Rick Van Brimmer, Ohio State’s director of trademark and licensing services, said his university would not consider a licensing deal with a company that did not take workers’ rights and codes of conduct seriously.
“Whether we are talking about prospective licensees or existing licensees,” he said, “we are committed to an aggressive and meaningful corporate social responsibility program.” He said this meant engaging with “companies that share those goals” and were willing to work on corrective measures.
Both Silver Star and Mr. Van Brimmer said their philosophy was not to walk away from a bad factory, but to press the factory to make needed changes.
Julia Wang, a U.S.C. sophomore who is a co-president of the school’s Student Coalition Against Labor Exploitation, said students were angry that they learned of their school’s Cowboys deal only through news reports.

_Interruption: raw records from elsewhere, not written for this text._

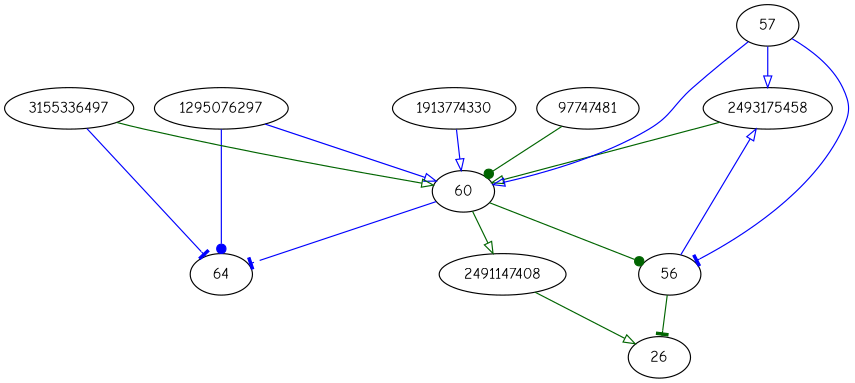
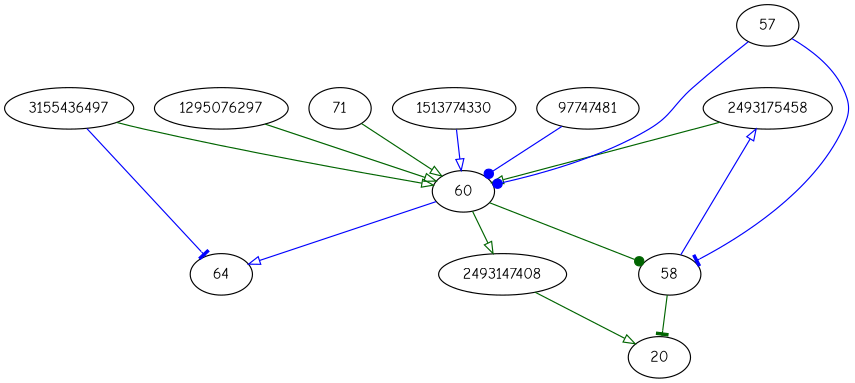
  strict digraph {
    fontname="Comic Neue"
    node [fontname="Comic Neue"]
    edge [arrowhead=onormal color=blue fontname="Comic Neue"]
    2493175458
    60
    n3 [label=64]
-   56
-   2493147408 [label=2491147408]
+   56 [label=58]
+   2493147408
+   71
    1295076297
-   1513774330 [label=1913774330]
-   3155436497 [label=3155336497]
-   26
+   1513774330
+   3155436497
+   26 [label=20]
    97747481
    57
    2493175458 -> 60 [color=darkgreen]
-   60 -> n3 [arrowhead=tee]
+   60 -> n3
    60 -> 56 [arrowhead=dot color=darkgreen]
    60 -> 2493147408 [color=darkgreen]
    56 -> 2493175458
    56 -> 26 [arrowhead=tee color=darkgreen]
    2493147408 -> 26 [color=darkgreen]
-   1295076297 -> 60
-   1295076297 -> n3 [arrowhead=dot]
+   71 -> 60 [color=darkgreen]
+   1295076297 -> 60 [color=darkgreen]
    1513774330 -> 60
    3155436497 -> 60 [color=darkgreen]
    3155436497 -> n3 [arrowhead=tee]
-   97747481 -> 60 [arrowhead=dot color=darkgreen]
-   57 -> 2493175458
-   57 -> 60
+   97747481 -> 60 [arrowhead=dot]
+   57 -> 60 [arrowhead=dot]
    57 -> 56 [arrowhead=tee]
  }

“We asked how they managed to sign a deal with the Cowboys without any student input when there are all these widely known cases of sweatshop abuse in some of the factories they use,” Ms. Wang said. “We asked, ‘What are you going to do about it?’ and again and again all we’ve gotten are wishy-washy answers. We’re looking for improved policies and action.”
U.S.C. officials defended Silver Star, maintaining that it, like the school’s other apparel licensees, was intent on working with universities and factory owners to ensure that the factories complied with codes of conduct. U.S.C. officials declined to discuss the scope or value of the contract, although they said total sales of U.S.C.-themed merchandise exceeded $20 million a year.

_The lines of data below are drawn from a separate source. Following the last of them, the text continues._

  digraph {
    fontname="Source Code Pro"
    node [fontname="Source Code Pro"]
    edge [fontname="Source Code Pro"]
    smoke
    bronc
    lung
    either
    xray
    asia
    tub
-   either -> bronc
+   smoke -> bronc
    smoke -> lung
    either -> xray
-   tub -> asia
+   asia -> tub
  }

Matthew Curran, U.S.C.’s director of trademark, licensing and social responsibility, said the school required all licensees to comply with a strict code of conduct that barred factories from violating labor laws and having abusive conditions. Mr. Curran said that his university’s agreement with the Cowboys would enable U.S.C. to consolidate more of its marketing and distribution with a small group of companies.
“We believe this will give us and other parties involved an enhanced ability to track, monitor and to ideally have greater influence on those factories,” he said.
When the PT Kizone factory in Indonesia closed without paying $3 million in severance, Nike, one of the factory’s major customers, said it and one of its middlemen would put up $1.5 million toward severance. Teresa Cheng, international campaigns coordinator with United Students Against Sweatshops, complained that Silver Star had been very reluctant to help pay for severance.
“We went to the Cowboys and asked them to tell us the name of one factory they used that complied with Ohio State’s code of conduct, and they couldn’t name a single factory,” Ms. Cheng said.
Mr. Curran of U.S.C. defended Silver Star, saying it stopped doing business with PT Kizone before the factory closed — an assertion the student group contests. Mr. Curran said Silver Star was not contractually or legally responsible to help pay severance, but it “has been in contact” with “other stakeholders in an effort to find a resolution.”
As for the two El Salvador factories, Mr. Priakos of Silver Star said his company represented less than 5 percent of their production. He said a monitoring group was working with the factories to ensure that the factories came into compliance with the law and codes of conduct.
Ms. Yoon, mentioning a November 2010 e-mail by Mr. Van Brimmer, Ohio State’s licensing director, said the university had an unfair, telescoped selection process that unduly favored Silver Star. In that e-mail, Mr. Van Brimmer told Silver Star: “I may be forced into looking at ‘bids’ simply because we are a state agency. But don’t fear that process.”
Mr. Van Brimmer said the process was transparent, thorough, competitive and fair, adding, “No one was promised anything, and to classify it as a ‘charade’ is blatantly untrue, unfair and disrespectful,” to all those involved in the process.